Wednesday, June 20, 2007

Thrifty or Tacky: A faux wedding cake


A friend sent me this article about renting a wedding cake. I am not sure how I feel about it yet, so I thought I would do a short pro's and con's list. First, here is the description from the company whose idea it was:
Wedding cakes are the center of any wedding party. However, the cost of wedding cakes can skyrocket, also the possibility of falling over during transportation, heat and humidity for the outdoor weddings can be a major concern.

We provide a service, where you can rent the beautifully designed centerpiece wedding cake. The main cake is covered with real fondant, however the inside is made of foam and there is small compartment to place a small portion of edible cake for the ceremony. After the couple's 'feeding each other' act, the display cake is taken back into the kitchen and the guests are served regular sheet cakes from the local bakery or wholesale store.

After the wedding day, you slide the cake back into its box, drop it off at any UPS store and that's it! As soon as we receive the box, we refund your deposit.


Pro:No cake falling down in transport fiascos.
Con: No cake falling down in transport fiascos. America's Funniest Home Videos just lost a few entries

Pro: Kids cannot stick their fingers in it.
Con:: No con there. I cannot eat food from most households that contain children (though there are some exceptions (Suzanne)because I fear the nasty child fingers.

Pro: Couples can save a lot of money by getting their cake from outside the Wedding Industrial Complex
Con: It could come from Costco and be full of partially hydrogenated fear and I would never know. I tend to think that wedding cakes are made from scratch, hence why I eat them. That it could be from a nasty supermarket seems sad to me.

Be on the lookout for this new way to save at your slew of summer weddings. It could be another game to play: is the cake real, or is it foam?

p.s.
Overall this feel very postmodern to me. Excuse the attempt to translate Jean Luc Baudrillard but if you have a fake cake, and the cake is a simulation of a real wedding cake, what is next? It reminds me of how Westerners (White people) living in Japan would serve as fake wedding officiants at wedding facilities for Japanese couples who want a Western ceremony (cake, white dress, here comes the bride song.) These guys would just be acting like they were marrying the couple.
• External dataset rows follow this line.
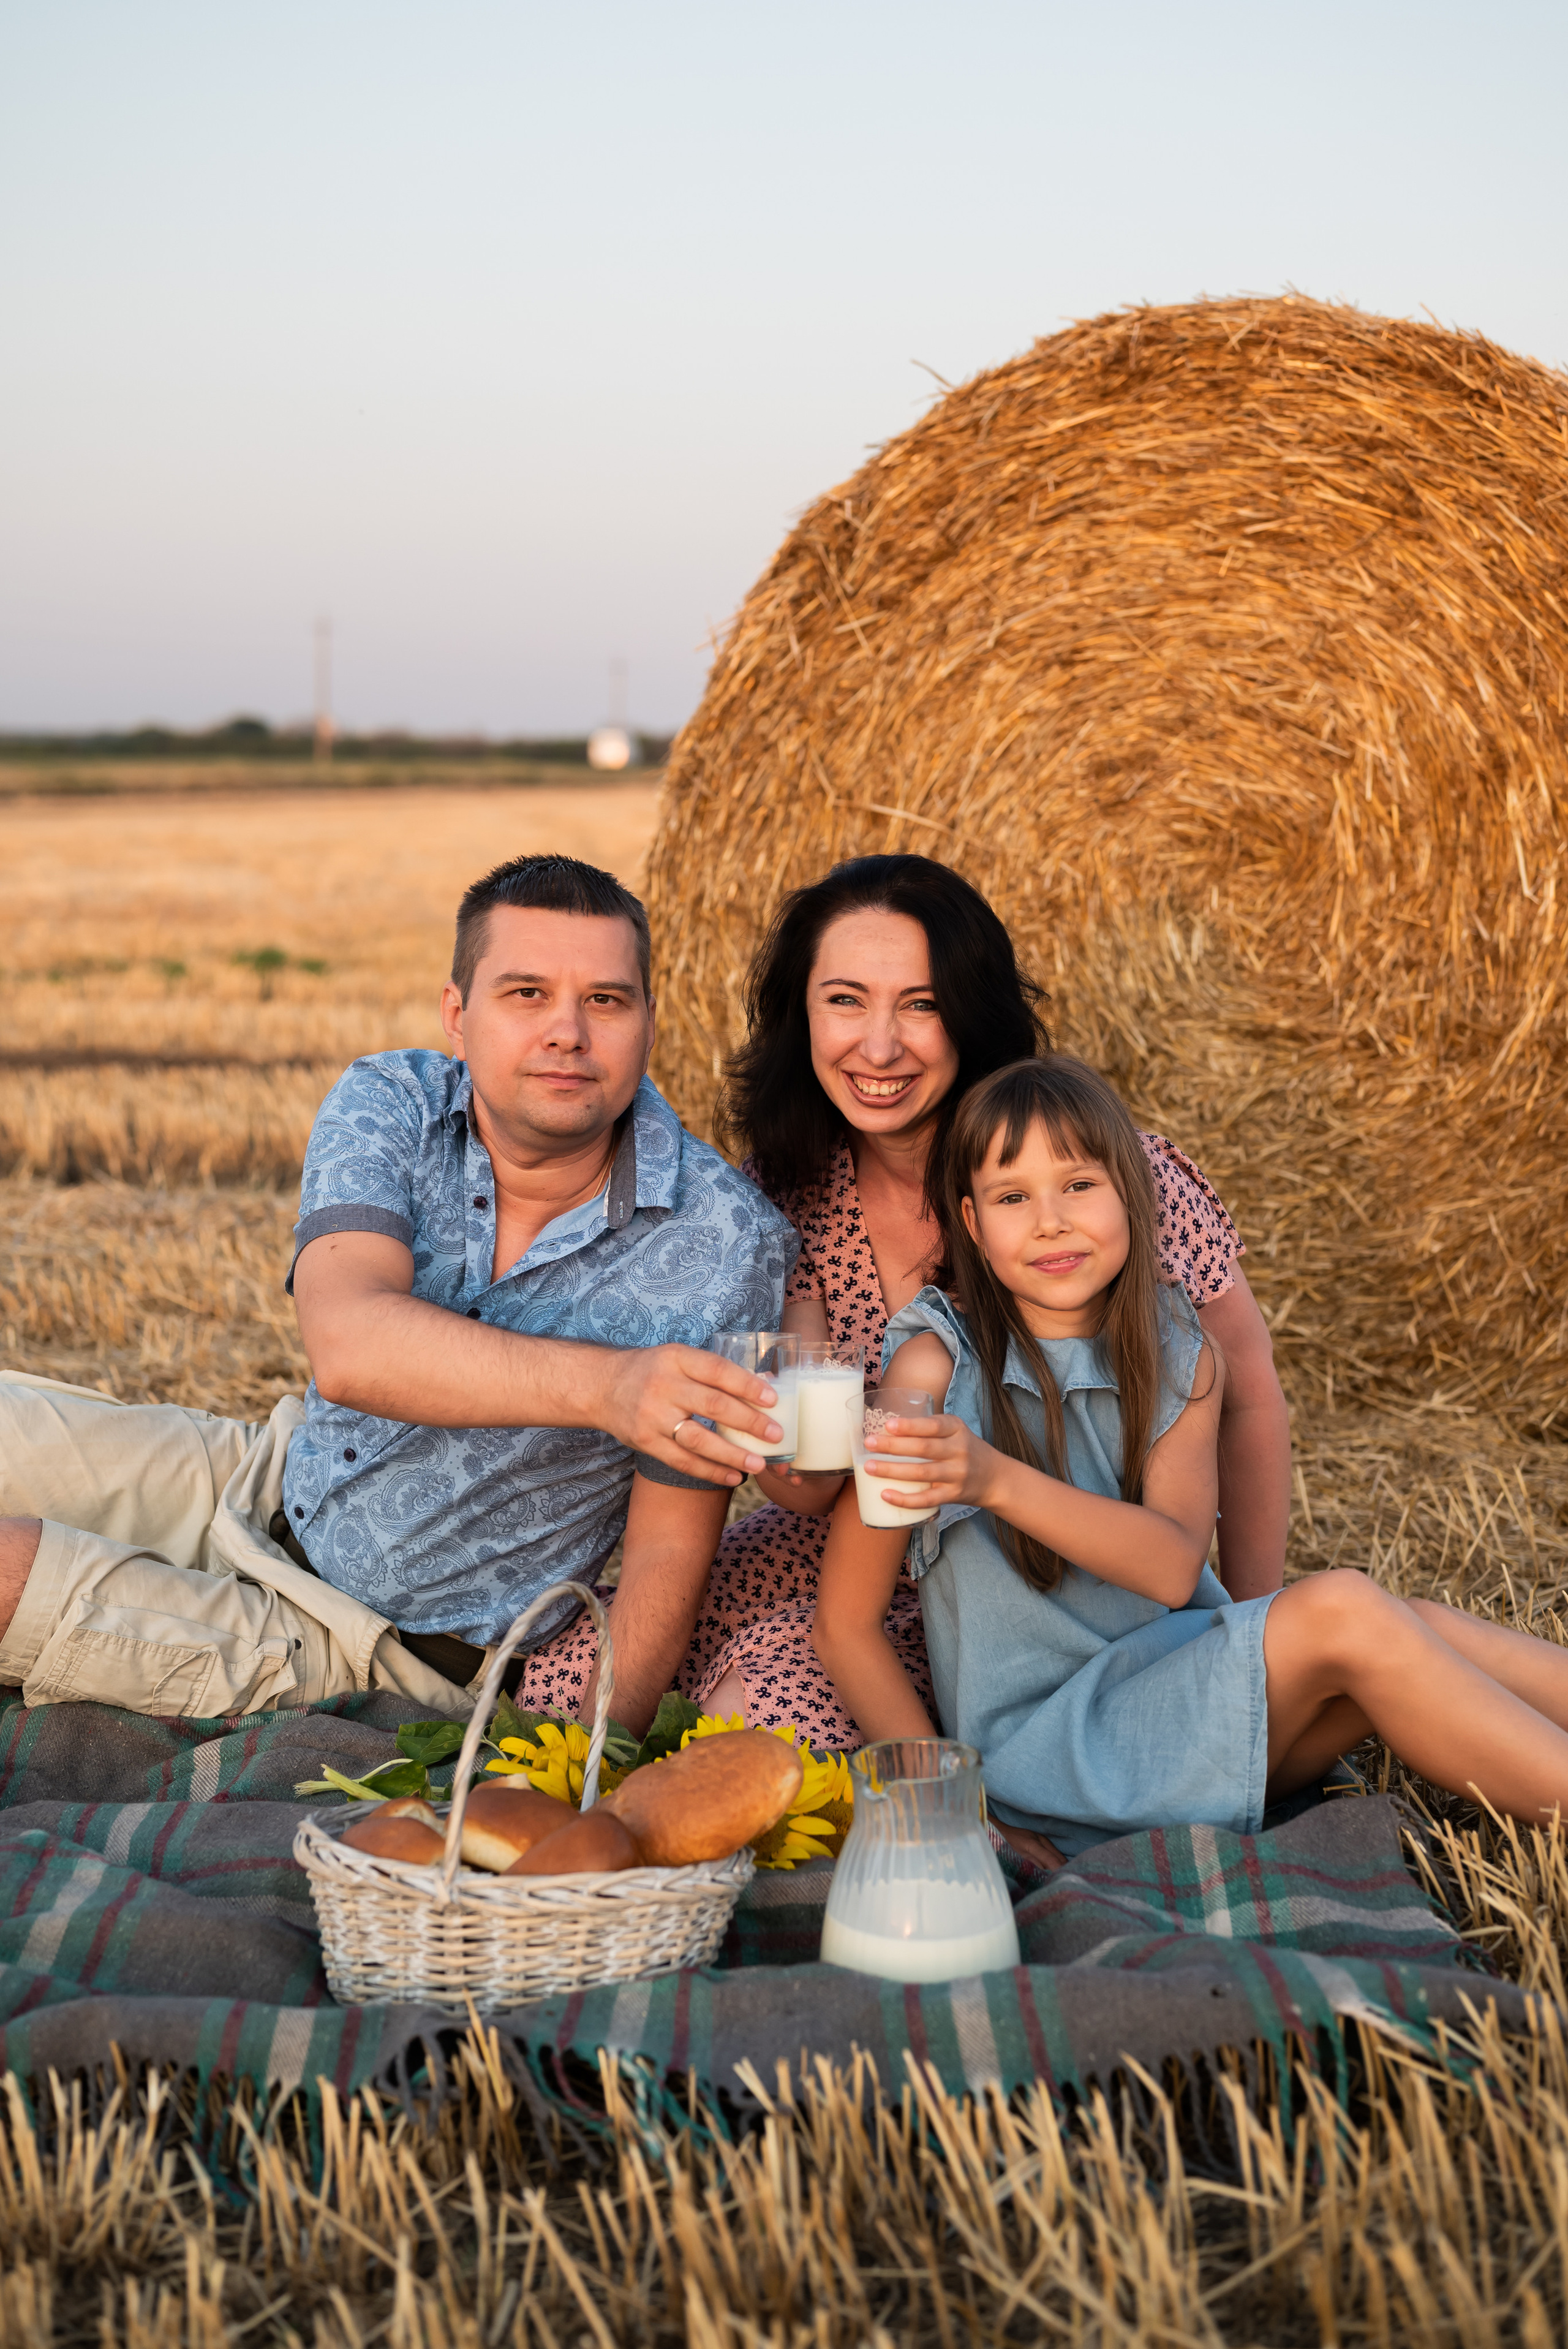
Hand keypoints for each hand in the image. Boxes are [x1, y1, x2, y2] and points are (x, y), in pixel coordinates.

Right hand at [597, 1343, 785, 1484]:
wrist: (602, 1386)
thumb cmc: (653, 1370)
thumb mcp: (679, 1358)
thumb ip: (715, 1372)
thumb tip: (765, 1386)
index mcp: (676, 1358)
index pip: (717, 1371)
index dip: (747, 1386)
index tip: (773, 1400)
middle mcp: (663, 1385)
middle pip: (713, 1406)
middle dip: (749, 1423)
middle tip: (776, 1436)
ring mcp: (652, 1416)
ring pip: (699, 1440)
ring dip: (732, 1455)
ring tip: (759, 1465)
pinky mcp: (645, 1442)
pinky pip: (682, 1461)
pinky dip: (710, 1472)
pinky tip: (733, 1477)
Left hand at [867, 1411, 999, 1511]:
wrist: (995, 1478)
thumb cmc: (965, 1450)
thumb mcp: (955, 1431)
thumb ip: (929, 1428)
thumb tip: (885, 1427)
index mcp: (957, 1429)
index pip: (933, 1425)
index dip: (910, 1426)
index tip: (887, 1424)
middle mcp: (959, 1451)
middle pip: (923, 1448)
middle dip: (893, 1446)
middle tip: (868, 1443)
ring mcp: (957, 1475)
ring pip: (921, 1473)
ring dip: (892, 1470)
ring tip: (869, 1467)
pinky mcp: (953, 1495)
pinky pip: (926, 1499)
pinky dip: (905, 1499)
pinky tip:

Strange.

1 Comments:

Blogger Nineveh said...

I have a friend who is a culinary school trained pastry chef. She just bought out an existing bakery which did primarily wedding cakes and I was surprised to learn that they did the cakes entirely from mixes. All partially hydrgenated this and artifical that. My friend said that is how most bakeries are. (She is going to go all from scratch and organic.)